À Goma, au cœur de la région du Kivu, une nouvelle génération d’entrepreneurs tente de réinventer l’économie locale. Portées par la créativité, la technologie, les services innovants et un désir profond de transformation sociale, de nombreuses start-up voient le jour. Pourtant, malgré leur potentiel, la majorité de ces jeunes entreprises peinent à franchir les premières étapes cruciales de leur développement : accéder aux financements nécessaires pour transformer leurs idées en projets viables. Dans une région où l’écosystème entrepreneurial est encore balbutiant, financer l’innovation demeure l’un des défis majeurs à relever.

Une jeunesse innovante, mais sous-financée

Le dynamisme entrepreneurial à Goma ne fait plus de doute. Dans les secteurs du numérique, de l’agroalimentaire, de l’énergie, ou encore des services à la personne, les jeunes porteurs de projets multiplient les initiatives.
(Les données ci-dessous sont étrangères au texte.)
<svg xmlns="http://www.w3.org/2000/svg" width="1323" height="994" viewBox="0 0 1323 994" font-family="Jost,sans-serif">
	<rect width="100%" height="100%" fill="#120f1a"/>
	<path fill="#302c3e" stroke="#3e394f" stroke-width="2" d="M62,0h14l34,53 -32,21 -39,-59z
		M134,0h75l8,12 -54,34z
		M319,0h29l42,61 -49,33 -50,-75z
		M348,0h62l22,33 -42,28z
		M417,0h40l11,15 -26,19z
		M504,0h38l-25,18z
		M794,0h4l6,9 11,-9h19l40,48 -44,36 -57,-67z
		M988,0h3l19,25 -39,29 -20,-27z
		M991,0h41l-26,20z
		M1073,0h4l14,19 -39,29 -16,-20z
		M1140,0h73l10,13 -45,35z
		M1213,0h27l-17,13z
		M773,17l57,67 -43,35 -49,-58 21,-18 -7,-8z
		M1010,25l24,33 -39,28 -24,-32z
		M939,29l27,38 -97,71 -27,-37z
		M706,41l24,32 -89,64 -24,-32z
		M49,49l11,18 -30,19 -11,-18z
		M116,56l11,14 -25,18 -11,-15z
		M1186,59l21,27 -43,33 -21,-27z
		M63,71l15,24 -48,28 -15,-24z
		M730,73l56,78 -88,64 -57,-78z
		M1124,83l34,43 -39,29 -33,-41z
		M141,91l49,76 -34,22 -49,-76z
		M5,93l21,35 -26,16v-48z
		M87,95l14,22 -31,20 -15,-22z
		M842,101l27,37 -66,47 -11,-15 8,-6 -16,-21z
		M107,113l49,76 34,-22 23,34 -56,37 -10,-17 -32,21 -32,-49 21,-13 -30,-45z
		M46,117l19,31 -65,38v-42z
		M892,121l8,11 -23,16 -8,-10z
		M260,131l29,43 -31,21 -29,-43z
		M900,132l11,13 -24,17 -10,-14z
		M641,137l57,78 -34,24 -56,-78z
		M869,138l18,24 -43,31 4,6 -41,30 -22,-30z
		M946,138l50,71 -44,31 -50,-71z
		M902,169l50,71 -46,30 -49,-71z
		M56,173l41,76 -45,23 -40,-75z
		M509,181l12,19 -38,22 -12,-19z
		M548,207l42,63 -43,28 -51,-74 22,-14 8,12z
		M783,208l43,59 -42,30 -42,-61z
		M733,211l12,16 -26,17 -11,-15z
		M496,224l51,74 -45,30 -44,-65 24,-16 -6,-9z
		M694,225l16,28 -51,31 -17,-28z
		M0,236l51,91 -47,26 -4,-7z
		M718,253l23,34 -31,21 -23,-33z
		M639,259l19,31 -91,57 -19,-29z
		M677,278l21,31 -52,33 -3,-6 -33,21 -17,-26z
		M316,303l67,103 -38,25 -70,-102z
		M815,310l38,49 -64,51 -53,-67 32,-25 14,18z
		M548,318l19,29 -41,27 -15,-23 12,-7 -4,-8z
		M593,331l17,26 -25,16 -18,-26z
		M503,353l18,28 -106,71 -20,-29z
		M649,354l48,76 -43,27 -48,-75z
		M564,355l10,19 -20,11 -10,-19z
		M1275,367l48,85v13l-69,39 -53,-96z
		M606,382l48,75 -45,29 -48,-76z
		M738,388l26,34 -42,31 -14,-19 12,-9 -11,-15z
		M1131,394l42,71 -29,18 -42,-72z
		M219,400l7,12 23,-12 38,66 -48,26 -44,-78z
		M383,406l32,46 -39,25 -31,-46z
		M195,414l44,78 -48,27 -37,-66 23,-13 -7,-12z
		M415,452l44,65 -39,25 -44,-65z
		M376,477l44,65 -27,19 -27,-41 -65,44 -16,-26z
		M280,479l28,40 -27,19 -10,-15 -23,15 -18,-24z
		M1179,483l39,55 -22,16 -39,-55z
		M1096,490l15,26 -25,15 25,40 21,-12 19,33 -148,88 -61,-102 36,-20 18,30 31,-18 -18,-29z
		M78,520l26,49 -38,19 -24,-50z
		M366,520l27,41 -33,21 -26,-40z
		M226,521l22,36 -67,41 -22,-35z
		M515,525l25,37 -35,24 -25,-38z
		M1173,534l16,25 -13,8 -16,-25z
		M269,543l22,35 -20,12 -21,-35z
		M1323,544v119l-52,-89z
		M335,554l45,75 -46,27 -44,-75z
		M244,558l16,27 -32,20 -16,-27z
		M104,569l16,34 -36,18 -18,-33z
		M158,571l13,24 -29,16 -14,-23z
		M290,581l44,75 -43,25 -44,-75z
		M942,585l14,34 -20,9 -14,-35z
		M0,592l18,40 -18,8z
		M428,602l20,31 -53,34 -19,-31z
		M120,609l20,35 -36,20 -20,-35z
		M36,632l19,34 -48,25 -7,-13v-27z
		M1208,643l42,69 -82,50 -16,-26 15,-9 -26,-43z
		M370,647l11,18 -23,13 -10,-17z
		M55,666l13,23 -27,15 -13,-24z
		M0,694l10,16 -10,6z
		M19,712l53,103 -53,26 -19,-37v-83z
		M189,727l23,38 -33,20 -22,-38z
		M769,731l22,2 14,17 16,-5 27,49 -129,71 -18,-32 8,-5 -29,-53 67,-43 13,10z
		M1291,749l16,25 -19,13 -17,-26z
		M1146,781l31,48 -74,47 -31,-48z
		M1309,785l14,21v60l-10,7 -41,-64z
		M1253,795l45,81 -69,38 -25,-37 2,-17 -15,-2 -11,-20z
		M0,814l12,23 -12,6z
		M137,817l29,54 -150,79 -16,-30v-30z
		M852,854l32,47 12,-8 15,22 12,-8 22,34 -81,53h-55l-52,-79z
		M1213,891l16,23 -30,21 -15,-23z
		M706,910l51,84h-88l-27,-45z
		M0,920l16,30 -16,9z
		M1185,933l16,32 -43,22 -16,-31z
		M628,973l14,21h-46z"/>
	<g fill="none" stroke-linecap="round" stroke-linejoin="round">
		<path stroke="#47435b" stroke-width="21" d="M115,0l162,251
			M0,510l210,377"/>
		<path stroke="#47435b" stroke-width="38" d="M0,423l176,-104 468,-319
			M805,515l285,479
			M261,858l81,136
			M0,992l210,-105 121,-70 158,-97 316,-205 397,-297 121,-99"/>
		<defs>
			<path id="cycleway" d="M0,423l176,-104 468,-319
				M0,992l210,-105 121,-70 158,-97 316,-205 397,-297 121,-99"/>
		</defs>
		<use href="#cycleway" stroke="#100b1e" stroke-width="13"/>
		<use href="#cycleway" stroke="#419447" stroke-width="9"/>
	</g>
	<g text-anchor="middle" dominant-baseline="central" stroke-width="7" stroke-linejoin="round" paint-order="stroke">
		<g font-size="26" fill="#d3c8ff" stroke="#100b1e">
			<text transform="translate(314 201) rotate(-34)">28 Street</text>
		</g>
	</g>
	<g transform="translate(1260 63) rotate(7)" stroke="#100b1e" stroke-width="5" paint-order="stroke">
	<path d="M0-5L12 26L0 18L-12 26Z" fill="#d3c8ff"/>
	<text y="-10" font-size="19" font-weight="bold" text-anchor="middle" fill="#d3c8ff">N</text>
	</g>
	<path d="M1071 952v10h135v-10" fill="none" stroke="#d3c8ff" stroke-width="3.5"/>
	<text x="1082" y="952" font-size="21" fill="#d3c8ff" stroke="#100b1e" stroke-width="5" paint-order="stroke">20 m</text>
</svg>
Ces start-up, souvent fondées par des jeunes diplômés ou des autodidactes passionnés, répondent à des besoins réels : accès à l’eau potable, mobilité urbaine, digitalisation des services, livraison à domicile, recyclage, etc.

Mais derrière cet enthousiasme se cache une réalité difficile : le manque criant de capitaux. Peu de jeunes entreprises disposent de l’épargne personnelle nécessaire pour démarrer, et les systèmes de financement traditionnels (banques, microfinances) ne sont ni adaptés ni accessibles à des structures naissantes et à haut risque. Le crédit bancaire, quand il est possible, est souvent adossé à des garanties exigeantes, que peu d’entrepreneurs débutants peuvent fournir.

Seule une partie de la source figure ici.